My sister Cathy and I delivered eulogies to the collected generations of our family. This was mine:
Harold Buske: A Eulogy
This past Saturday, May 23rd, my father – Harold Buske – passed away at St. Francis hospital. Dad was 92 years old – a very good run, I think we can all agree.
He spent his last few days surrounded by loved ones, including almost all of his 15 children and stepchildren, plus many grand children and great grand children. He was never alone, always one or two of us by his side, holding his hand, telling him how much we loved him. A few of us hovering nearby in the cramped ICU room. A dozen more in the waiting room, or roaming the halls, cycling in for a few last moments with the man who has been so important to generations of our family.

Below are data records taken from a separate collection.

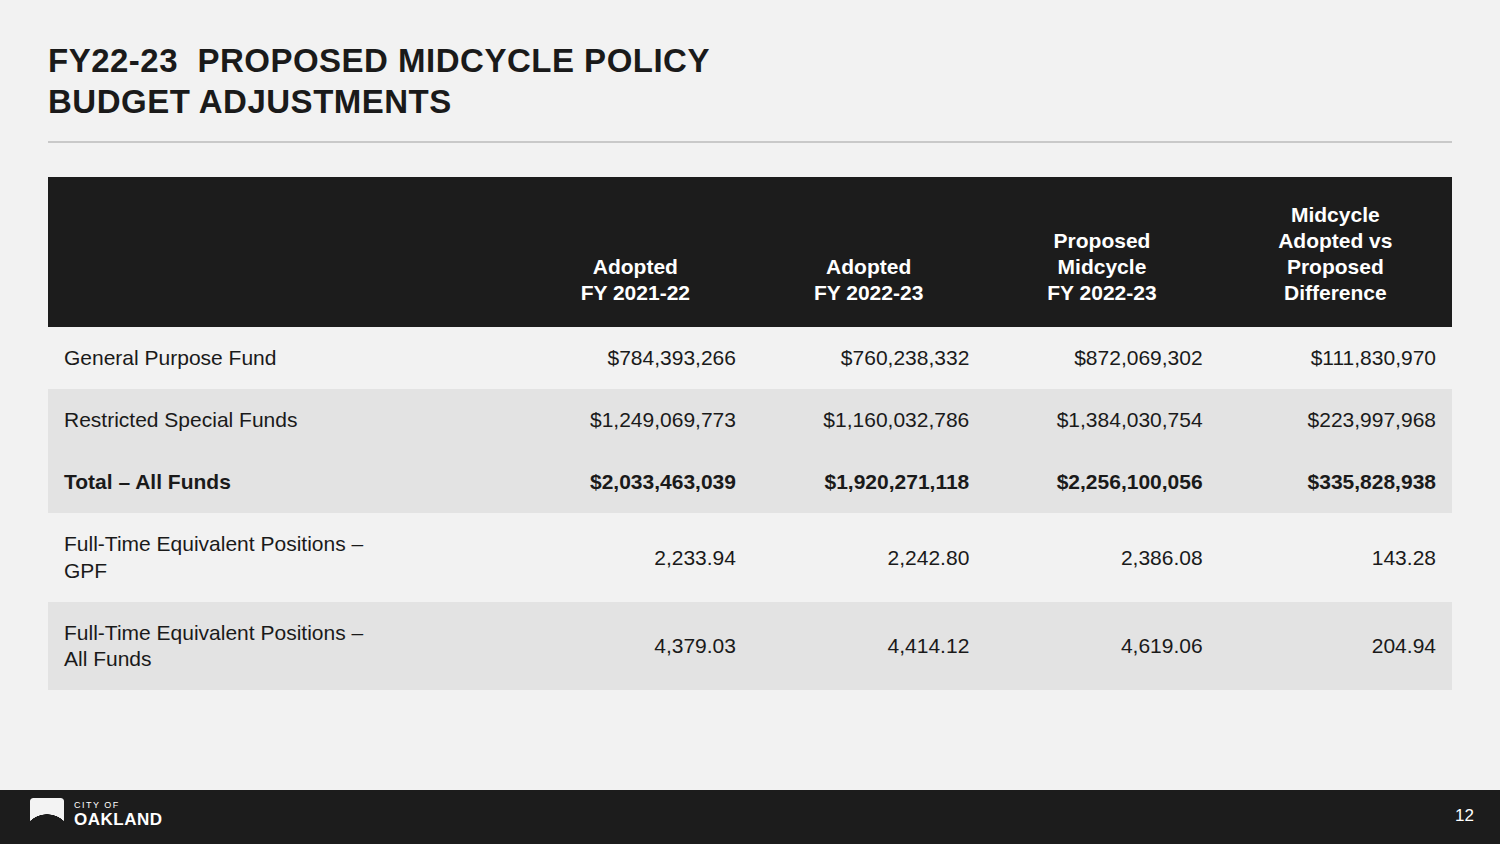FY22-23 PROPOSED MIDCYCLE POLICY
BUDGET ADJUSTMENTS
| | Adopted FY 2021-22 | Adopted FY 2022-23 | Proposed Midcycle FY 2022-23 | Midcycle Adopted vs Proposed Difference |
| --- | --- | --- | --- | --- |
| General Purpose Fund | $784,393,266 | $760,238,332 | $872,069,302 | $111,830,970 |
| Restricted Special Funds | $1,249,069,773 | $1,160,032,786 | $1,384,030,754 | $223,997,968 |
| Total – All Funds | $2,033,463,039 | $1,920,271,118 | $2,256,100,056 | $335,828,938 |
| Full-Time Equivalent Positions – GPF | 2,233.94 | 2,242.80 | 2,386.08 | 143.28 |
| Full-Time Equivalent Positions – All Funds | 4,379.03 | 4,414.12 | 4,619.06 | 204.94 |
CITY OF OAKLAND
12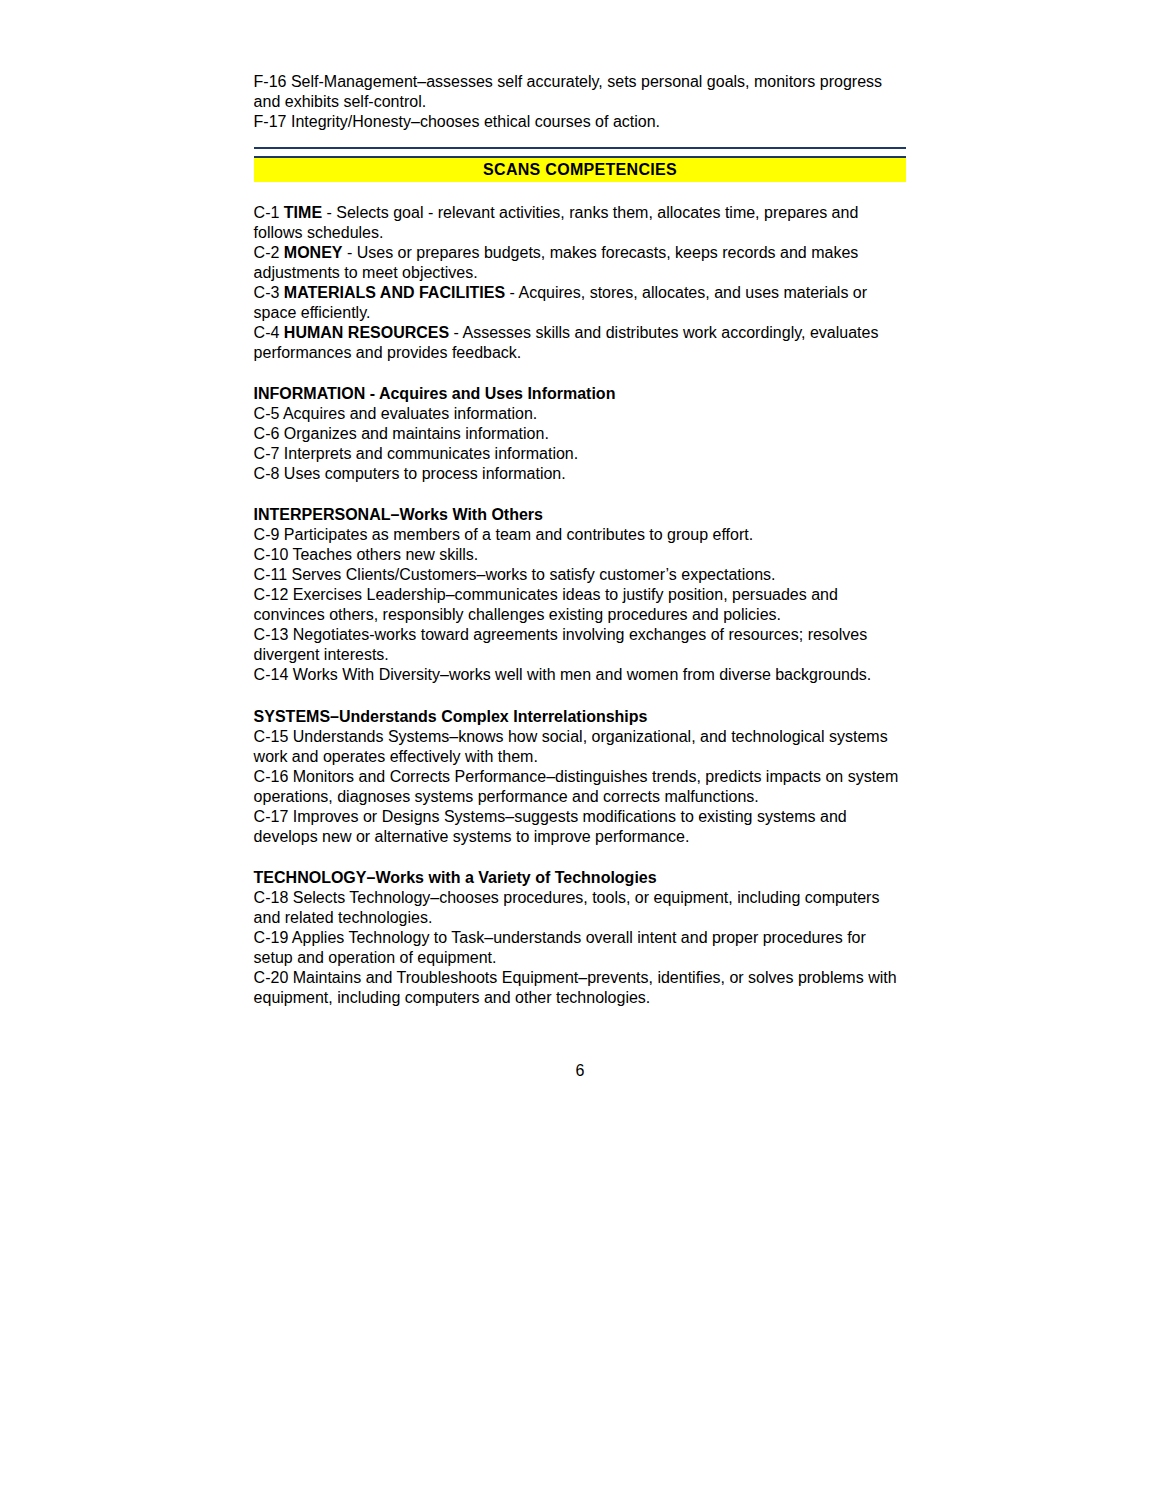F-16 Self-Management–assesses self accurately, sets personal goals, monitors progress and exhibits self-control.
F-17 Integrity/Honesty–chooses ethical courses of action.
SCANS COMPETENCIES
C-1 TIME - Selects goal - relevant activities, ranks them, allocates time, prepares and follows schedules.
C-2 MONEY - Uses or prepares budgets, makes forecasts, keeps records and makes adjustments to meet objectives.
C-3 MATERIALS AND FACILITIES - Acquires, stores, allocates, and uses materials or space efficiently.
C-4 HUMAN RESOURCES - Assesses skills and distributes work accordingly, evaluates performances and provides feedback.
INFORMATION - Acquires and Uses Information
C-5 Acquires and evaluates information.
C-6 Organizes and maintains information.
C-7 Interprets and communicates information.
C-8 Uses computers to process information.
INTERPERSONAL–Works With Others
C-9 Participates as members of a team and contributes to group effort.
C-10 Teaches others new skills.
C-11 Serves Clients/Customers–works to satisfy customer’s expectations.
C-12 Exercises Leadership–communicates ideas to justify position, persuades and convinces others, responsibly challenges existing procedures and policies.
C-13 Negotiates-works toward agreements involving exchanges of resources; resolves divergent interests.
C-14 Works With Diversity–works well with men and women from diverse backgrounds.
SYSTEMS–Understands Complex Interrelationships
C-15 Understands Systems–knows how social, organizational, and technological systems work and operates effectively with them.
C-16 Monitors and Corrects Performance–distinguishes trends, predicts impacts on system operations, diagnoses systems performance and corrects malfunctions.
C-17 Improves or Designs Systems–suggests modifications to existing systems and develops new or alternative systems to improve performance.
TECHNOLOGY–Works with a Variety of Technologies
C-18 Selects Technology–chooses procedures, tools, or equipment, including computers and related technologies.
C-19 Applies Technology to Task–understands overall intent and proper procedures for setup and operation of equipment.
C-20 Maintains and Troubleshoots Equipment–prevents, identifies, or solves problems with equipment, including computers and other technologies.
6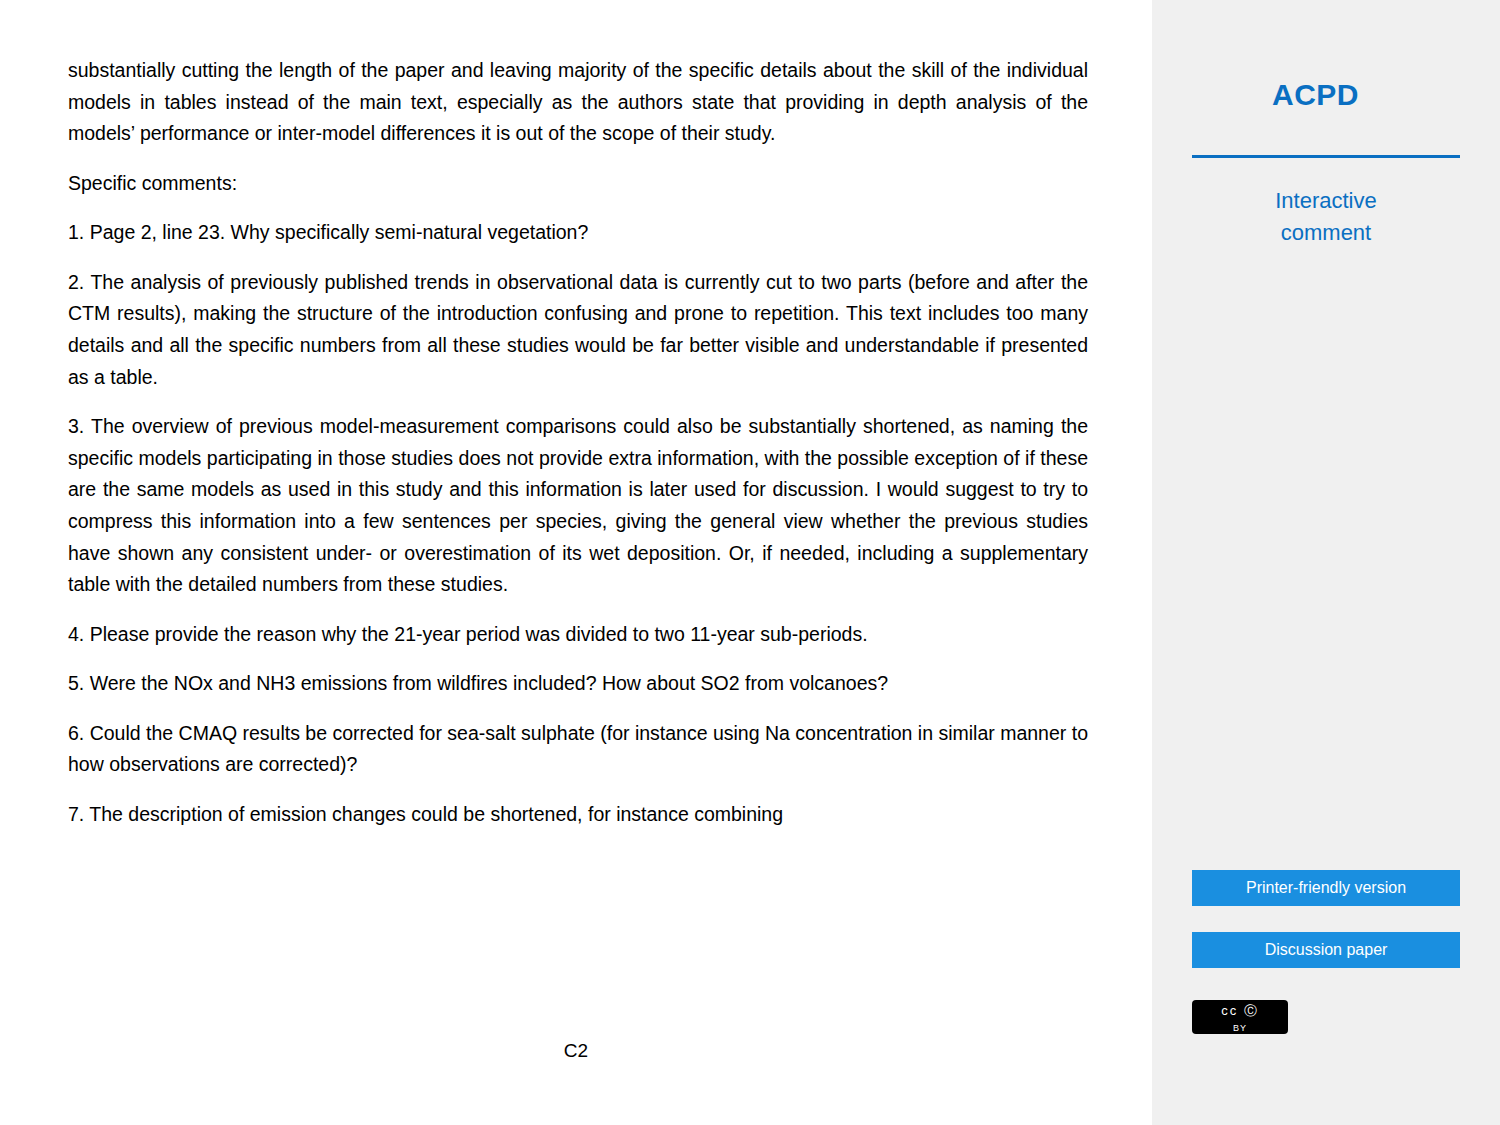ACPD
Interactive
comment
Printer-friendly version
Discussion paper
cc Ⓒ
BY
substantially cutting the length of the paper and leaving majority of the specific details about the skill of the individual models in tables instead of the main text, especially as the authors state that providing in depth analysis of the models’ performance or inter-model differences it is out of the scope of their study.
Specific comments:
1. Page 2, line 23. Why specifically semi-natural vegetation?
2. The analysis of previously published trends in observational data is currently cut to two parts (before and after the CTM results), making the structure of the introduction confusing and prone to repetition. This text includes too many details and all the specific numbers from all these studies would be far better visible and understandable if presented as a table.
3. The overview of previous model-measurement comparisons could also be substantially shortened, as naming the specific models participating in those studies does not provide extra information, with the possible exception of if these are the same models as used in this study and this information is later used for discussion. I would suggest to try to compress this information into a few sentences per species, giving the general view whether the previous studies have shown any consistent under- or overestimation of its wet deposition. Or, if needed, including a supplementary table with the detailed numbers from these studies.
4. Please provide the reason why the 21-year period was divided to two 11-year sub-periods.
5. Were the NOx and NH3 emissions from wildfires included? How about SO2 from volcanoes?
6. Could the CMAQ results be corrected for sea-salt sulphate (for instance using Na concentration in similar manner to how observations are corrected)?
7. The description of emission changes could be shortened, for instance combining
C2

Dad was only intermittently lucid and conscious, but he acknowledged each of us, looked into our eyes. He told us that he loved us, that he was happy we were there. Smiled with delight when the younger children came to see him.
Even as his body shut down and painkillers eased his way, Dad’s powerful heart hammered along until Saturday afternoon, when he pulled a few last breaths and then passed quietly.
My father lived a long, complex life spanning time periods we only know as history now – growing up in the Great Depression, fighting in World War II and the Korean War. He was decorated with the Bronze Star and Purple Heart. He danced in the streets of Italy, romanced in Switzerland, knew combat in the theaters of Europe. Walked arm-in-arm with the famed Andrews Sisters, singing into the night. And returned to raise a small army of his own.
On the home front, he fought to keep his family together through lean times and hard times, across decades and against unreasonable challenges, blending two families in difficult circumstances, and even fathering a late-in-life child – me – in his mid-fifties. Before and after the military, he worked a number of different professions – each seeming to inflict a unique physical toll that he’d carry throughout his life. But Dad was a relentless worker, and poor at staying idle. After retirement he continued to take on odd jobs and projects, whatever kept him busy and moving. Robustly physical well into his 80s, my father was often guessed to be a decade or more younger. And even when his body began to fail, he remained a notorious flirt.
Now, after 92 eventful years, he is at peace. His legacy is plainly visible, in the faces of so many in this room. But Dad left us with a final mission in mind: To go find and hug his mother. To tell our brother-in-law Jack how we miss him. And to hold his wife Rose once more, to tell her he loves her and how he couldn’t wait to see her again.